| What the exercise asks |
Please output the full listing, character for character.

| Data for review |

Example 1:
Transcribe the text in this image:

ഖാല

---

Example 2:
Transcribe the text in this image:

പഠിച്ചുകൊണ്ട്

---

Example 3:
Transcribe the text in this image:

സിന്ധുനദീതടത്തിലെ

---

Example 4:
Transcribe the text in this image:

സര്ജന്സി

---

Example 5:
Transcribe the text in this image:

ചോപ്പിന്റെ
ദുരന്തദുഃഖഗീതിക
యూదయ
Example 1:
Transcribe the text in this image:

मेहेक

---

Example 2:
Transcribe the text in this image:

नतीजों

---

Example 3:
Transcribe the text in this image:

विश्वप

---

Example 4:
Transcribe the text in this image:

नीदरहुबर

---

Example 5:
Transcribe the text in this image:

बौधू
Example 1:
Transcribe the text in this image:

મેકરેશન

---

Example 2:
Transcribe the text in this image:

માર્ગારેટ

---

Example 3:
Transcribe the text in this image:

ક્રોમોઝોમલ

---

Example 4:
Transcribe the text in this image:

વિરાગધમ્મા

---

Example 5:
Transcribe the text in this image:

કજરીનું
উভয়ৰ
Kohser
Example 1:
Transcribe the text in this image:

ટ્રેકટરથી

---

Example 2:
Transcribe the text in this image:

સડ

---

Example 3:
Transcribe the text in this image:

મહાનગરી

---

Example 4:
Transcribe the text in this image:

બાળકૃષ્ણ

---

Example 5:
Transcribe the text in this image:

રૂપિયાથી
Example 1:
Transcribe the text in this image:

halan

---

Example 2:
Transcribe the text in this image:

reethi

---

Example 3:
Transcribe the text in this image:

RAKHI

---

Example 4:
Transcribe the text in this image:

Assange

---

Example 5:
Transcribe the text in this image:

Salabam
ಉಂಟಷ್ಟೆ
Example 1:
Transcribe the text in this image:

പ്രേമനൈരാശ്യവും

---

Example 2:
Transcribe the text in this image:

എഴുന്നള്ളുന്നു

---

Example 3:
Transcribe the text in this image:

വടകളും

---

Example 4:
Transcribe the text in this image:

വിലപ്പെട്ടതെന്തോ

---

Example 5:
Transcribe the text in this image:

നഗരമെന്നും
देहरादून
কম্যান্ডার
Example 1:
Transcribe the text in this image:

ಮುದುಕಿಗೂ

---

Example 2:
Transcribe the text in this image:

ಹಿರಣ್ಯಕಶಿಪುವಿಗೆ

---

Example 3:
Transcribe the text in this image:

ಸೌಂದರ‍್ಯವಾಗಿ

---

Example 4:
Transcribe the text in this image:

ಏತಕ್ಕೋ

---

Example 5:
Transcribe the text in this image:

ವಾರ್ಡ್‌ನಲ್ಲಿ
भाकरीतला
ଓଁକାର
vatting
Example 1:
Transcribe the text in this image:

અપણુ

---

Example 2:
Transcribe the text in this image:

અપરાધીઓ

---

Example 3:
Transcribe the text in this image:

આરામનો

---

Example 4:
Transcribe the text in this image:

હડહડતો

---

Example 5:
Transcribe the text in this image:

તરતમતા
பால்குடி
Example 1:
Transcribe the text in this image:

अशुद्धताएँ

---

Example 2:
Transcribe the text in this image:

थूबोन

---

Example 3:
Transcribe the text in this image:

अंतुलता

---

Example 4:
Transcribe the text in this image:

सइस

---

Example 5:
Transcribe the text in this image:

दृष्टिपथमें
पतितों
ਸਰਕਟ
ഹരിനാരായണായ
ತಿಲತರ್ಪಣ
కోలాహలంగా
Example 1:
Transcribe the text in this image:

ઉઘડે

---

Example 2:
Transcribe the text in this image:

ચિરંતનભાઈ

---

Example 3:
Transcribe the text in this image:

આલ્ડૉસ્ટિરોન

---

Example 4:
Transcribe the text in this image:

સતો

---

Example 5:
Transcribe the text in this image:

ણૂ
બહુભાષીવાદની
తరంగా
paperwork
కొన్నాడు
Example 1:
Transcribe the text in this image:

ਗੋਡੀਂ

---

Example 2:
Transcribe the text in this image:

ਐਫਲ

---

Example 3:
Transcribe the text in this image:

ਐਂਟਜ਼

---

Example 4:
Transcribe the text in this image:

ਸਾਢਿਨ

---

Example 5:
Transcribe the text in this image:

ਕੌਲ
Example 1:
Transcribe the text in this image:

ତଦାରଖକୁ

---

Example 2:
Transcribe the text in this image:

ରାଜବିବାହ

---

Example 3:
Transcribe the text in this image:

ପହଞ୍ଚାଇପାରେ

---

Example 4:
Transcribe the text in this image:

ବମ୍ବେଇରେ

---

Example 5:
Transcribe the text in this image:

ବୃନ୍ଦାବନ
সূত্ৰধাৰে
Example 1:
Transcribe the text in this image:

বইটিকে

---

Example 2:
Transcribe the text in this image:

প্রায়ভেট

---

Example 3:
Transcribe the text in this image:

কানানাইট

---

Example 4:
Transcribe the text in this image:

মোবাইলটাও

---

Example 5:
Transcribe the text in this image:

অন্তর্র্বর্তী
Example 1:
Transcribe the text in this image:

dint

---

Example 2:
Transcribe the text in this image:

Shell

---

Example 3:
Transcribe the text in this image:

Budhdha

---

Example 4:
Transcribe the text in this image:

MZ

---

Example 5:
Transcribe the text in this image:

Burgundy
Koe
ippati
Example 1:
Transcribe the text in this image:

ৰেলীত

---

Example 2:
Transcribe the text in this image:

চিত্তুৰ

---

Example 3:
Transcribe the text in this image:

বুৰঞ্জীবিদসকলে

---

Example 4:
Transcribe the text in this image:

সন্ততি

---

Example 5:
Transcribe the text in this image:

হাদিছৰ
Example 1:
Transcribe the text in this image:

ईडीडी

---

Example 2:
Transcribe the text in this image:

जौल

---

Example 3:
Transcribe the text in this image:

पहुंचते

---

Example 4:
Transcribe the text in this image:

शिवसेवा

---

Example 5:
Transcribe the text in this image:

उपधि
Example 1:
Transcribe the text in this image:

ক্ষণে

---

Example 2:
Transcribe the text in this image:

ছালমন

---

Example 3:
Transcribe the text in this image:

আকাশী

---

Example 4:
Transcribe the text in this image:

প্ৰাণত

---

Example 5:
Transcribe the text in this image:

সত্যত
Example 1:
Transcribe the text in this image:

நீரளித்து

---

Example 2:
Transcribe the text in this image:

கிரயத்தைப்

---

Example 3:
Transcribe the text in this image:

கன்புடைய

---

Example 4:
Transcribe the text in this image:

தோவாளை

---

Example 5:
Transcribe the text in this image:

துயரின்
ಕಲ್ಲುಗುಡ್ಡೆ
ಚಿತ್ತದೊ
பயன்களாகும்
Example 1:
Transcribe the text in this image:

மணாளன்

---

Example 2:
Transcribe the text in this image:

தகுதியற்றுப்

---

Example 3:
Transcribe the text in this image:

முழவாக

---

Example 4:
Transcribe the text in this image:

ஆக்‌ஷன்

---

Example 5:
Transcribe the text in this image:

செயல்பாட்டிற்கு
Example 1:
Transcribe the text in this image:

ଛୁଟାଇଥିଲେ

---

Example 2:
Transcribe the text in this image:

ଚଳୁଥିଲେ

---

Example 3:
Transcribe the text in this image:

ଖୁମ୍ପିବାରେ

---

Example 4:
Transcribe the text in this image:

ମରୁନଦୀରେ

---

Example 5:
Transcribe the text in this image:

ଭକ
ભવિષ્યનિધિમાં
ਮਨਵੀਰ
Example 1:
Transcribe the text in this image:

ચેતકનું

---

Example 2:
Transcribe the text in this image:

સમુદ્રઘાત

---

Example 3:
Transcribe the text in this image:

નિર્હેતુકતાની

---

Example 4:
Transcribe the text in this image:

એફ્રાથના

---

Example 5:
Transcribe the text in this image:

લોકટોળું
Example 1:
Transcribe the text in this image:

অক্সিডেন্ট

| Response |
Example 1:
Transcribe the text in this image:

ഖാല

---

Example 2:
Transcribe the text in this image:

പഠിച്ചുകൊണ്ട്

---

Example 3:
Transcribe the text in this image:

സിന്ധുനദീതടത്തിലെ

---

Example 4:
Transcribe the text in this image:

സര്ജന്സി

---

Example 5:
Transcribe the text in this image:

ചോപ്പിന്റെ
ദുരന്തദുഃഖഗീതിക
యూదయ
Example 1:
Transcribe the text in this image:

मेहेक

---

Example 2:
Transcribe the text in this image:

नतीजों

---

Example 3:
Transcribe the text in this image:

विश्वप

---

Example 4:
Transcribe the text in this image:

नीदरहुबर

---

Example 5:
Transcribe the text in this image:

बौधू
Example 1:
Transcribe the text in this image:

મેકરેશન

---

Example 2:
Transcribe the text in this image:

માર્ગારેટ

---

Example 3:
Transcribe the text in this image:

ક્રોમોઝોમલ

---

Example 4:
Transcribe the text in this image:

વિરાગધમ્મા

---

Example 5:
Transcribe the text in this image:

કજરીનું
উভয়ৰ
Kohser
Example 1:
Transcribe the text in this image:

ટ્રેકટરથી

---

Example 2:
Transcribe the text in this image:

સડ

---

Example 3:
Transcribe the text in this image:

મહાનગરી

---

Example 4:
Transcribe the text in this image:

બાળકૃષ્ણ

---

Example 5:
Transcribe the text in this image:

રૂપિયાથી
Example 1:
Transcribe the text in this image:

halan

---

Example 2:
Transcribe the text in this image:

reethi

---

Example 3:
Transcribe the text in this image:

RAKHI

---

Example 4:
Transcribe the text in this image:

Assange

---

Example 5:
Transcribe the text in this image:

Salabam
ಉಂಟಷ್ಟೆ
Example 1:
Transcribe the text in this image:

പ്രേമനൈരാശ്യവും

---

Example 2:
Transcribe the text in this image:

എഴുന്നള്ളുന്നു

---

Example 3:
Transcribe the text in this image:

വടകളും

---

Example 4:
Transcribe the text in this image:

വിലപ്പെട്ടതെന്തോ

---

Example 5:
Transcribe the text in this image:

നഗരമെന്നും
देहरादून
কম্যান্ডার
Example 1:
Transcribe the text in this image:

ಮುದುಕಿಗೂ

---

Example 2:
Transcribe the text in this image:

ಹಿರಣ್ಯಕಶಿಪುವಿಗೆ

---

Example 3:
Transcribe the text in this image:

ಸೌಂದರ‍್ಯವಾಗಿ

---

Example 4:
Transcribe the text in this image:

ಏತಕ್ಕೋ

---

Example 5:
Transcribe the text in this image:

ವಾರ್ಡ್‌ನಲ್ಲಿ
भाकरीतला
ଓଁକାର
vatting
Example 1:
Transcribe the text in this image:

અપણુ

---

Example 2:
Transcribe the text in this image:

અપરાધીઓ

---

Example 3:
Transcribe the text in this image:

આરામનો

---

Example 4:
Transcribe the text in this image:

હડહડતો

---

Example 5:
Transcribe the text in this image:

તરતમતા
பால்குடி
Example 1:
Transcribe the text in this image:

अशुद्धताएँ

---

Example 2:
Transcribe the text in this image:

थूबोन

---

Example 3:
Transcribe the text in this image:

अंतुलता

---

Example 4:
Transcribe the text in this image:

सइस

---

Example 5:
Transcribe the text in this image:

दृष्टिपथमें
पतितों
ਸਰਕਟ
ഹരിനാരായണായ
ತಿಲತರ್ಪಣ
కోలాహలంగా
Example 1:
Transcribe the text in this image:

ઉઘડે

---

Example 2:
Transcribe the text in this image:

ચિરંતનભાઈ

---

Example 3:
Transcribe the text in this image:

આલ્ડૉસ્ટિરોન

---

Example 4:
Transcribe the text in this image:

સતો

---

Example 5:
Transcribe the text in this image:

ણૂ
બહુભાષીવાદની
తరంగా
paperwork
కొన్నాడు
Example 1:
Transcribe the text in this image:

ਗੋਡੀਂ

---

Example 2:
Transcribe the text in this image:

ਐਫਲ

---

Example 3:
Transcribe the text in this image:

ਐਂਟਜ਼

---

Example 4:
Transcribe the text in this image:

ਸਾਢਿਨ

---

Example 5:
Transcribe the text in this image:

ਕੌਲ
Example 1:
Transcribe the text in this image:

ତଦାରଖକୁ

---

Example 2:
Transcribe the text in this image:

ରାଜବିବାହ

---

Example 3:
Transcribe the text in this image:

ପହଞ୍ଚାଇପାରେ

---

Example 4:
Transcribe the text in this image:

ବମ୍ବେଇରେ

---

Example 5:
Transcribe the text in this image:

ବୃନ୍ଦାବନ
সূত্ৰধাৰে
Example 1:
Transcribe the text in this image:

বইটিকে

---

Example 2:
Transcribe the text in this image:

প্রায়ভেট

---

Example 3:
Transcribe the text in this image:

কানানাইট

---

Example 4:
Transcribe the text in this image:

মোবাইলটাও

---

Example 5:
Transcribe the text in this image:

অন্তর্র্বর্তী
Example 1:
Transcribe the text in this image:

dint

---

Example 2:
Transcribe the text in this image:

Shell

---

Example 3:
Transcribe the text in this image:

Budhdha

---

Example 4:
Transcribe the text in this image:

MZ

---

Example 5:
Transcribe the text in this image:

Burgundy
Koe
ippati
Example 1:
Transcribe the text in this image:

ৰেলীত

---

Example 2:
Transcribe the text in this image:

চিত্তুৰ

---

Example 3:
Transcribe the text in this image:

বুৰঞ্জীবিদসকলে

---

Example 4:
Transcribe the text in this image:

সন্ততি

---

Example 5:
Transcribe the text in this image:

হাদিছৰ
Example 1:
Transcribe the text in this image:

ईडीडी

---

Example 2:
Transcribe the text in this image:

जौल

---

Example 3:
Transcribe the text in this image:

पहुंचते

---

Example 4:
Transcribe the text in this image:

शिवसेवा

---

Example 5:
Transcribe the text in this image:

उपधि
Example 1:
Transcribe the text in this image:

ক্ষণে

---

Example 2:
Transcribe the text in this image:

ছালমন

---

Example 3:
Transcribe the text in this image:

আকাশী

---

Example 4:
Transcribe the text in this image:

প্ৰাণত

---

Example 5:
Transcribe the text in this image:

সত্যত
Example 1:
Transcribe the text in this image:

நீரளித்து

---

Example 2:
Transcribe the text in this image:

கிரயத்தைப்

---

Example 3:
Transcribe the text in this image:

கன்புடைய

---

Example 4:
Transcribe the text in this image:

தோவாளை

---

Example 5:
Transcribe the text in this image:

துயரின்
ಕಲ್ಲುಗುಡ್ಡೆ
ಚಿತ್ತದೊ
பயன்களாகும்
Example 1:
Transcribe the text in this image:

மணாளன்

---

Example 2:
Transcribe the text in this image:

தகுதியற்றுப்

---

Example 3:
Transcribe the text in this image:

முழவாக

---

Example 4:
Transcribe the text in this image:

ஆக்‌ஷன்

---

Example 5:
Transcribe the text in this image:

செயல்பாட்டிற்கு
Example 1:
Transcribe the text in this image:

ଛୁଟାଇଥିଲେ

---

Example 2:
Transcribe the text in this image:

ଚଳୁଥିଲେ

---

Example 3:
Transcribe the text in this image:

ଖୁମ୍ପିବାରେ

---

Example 4:
Transcribe the text in this image:

ମରୁନଦୀରେ

---

Example 5:
Transcribe the text in this image:

ଭକ
ભવિષ્યનિધિમાં
ਮਨਵੀਰ
Example 1:
Transcribe the text in this image:

ચેતકનું

---

Example 2:
Transcribe the text in this image:

સમુદ્રઘાત

---

Example 3:
Transcribe the text in this image:

નિર્હેતુકતાની

---

Example 4:
Transcribe the text in this image:

એફ્રાથના

---

Example 5:
Transcribe the text in this image:

લોકટોળું
Example 1:
Transcribe the text in this image:

অক্সিডেন্ট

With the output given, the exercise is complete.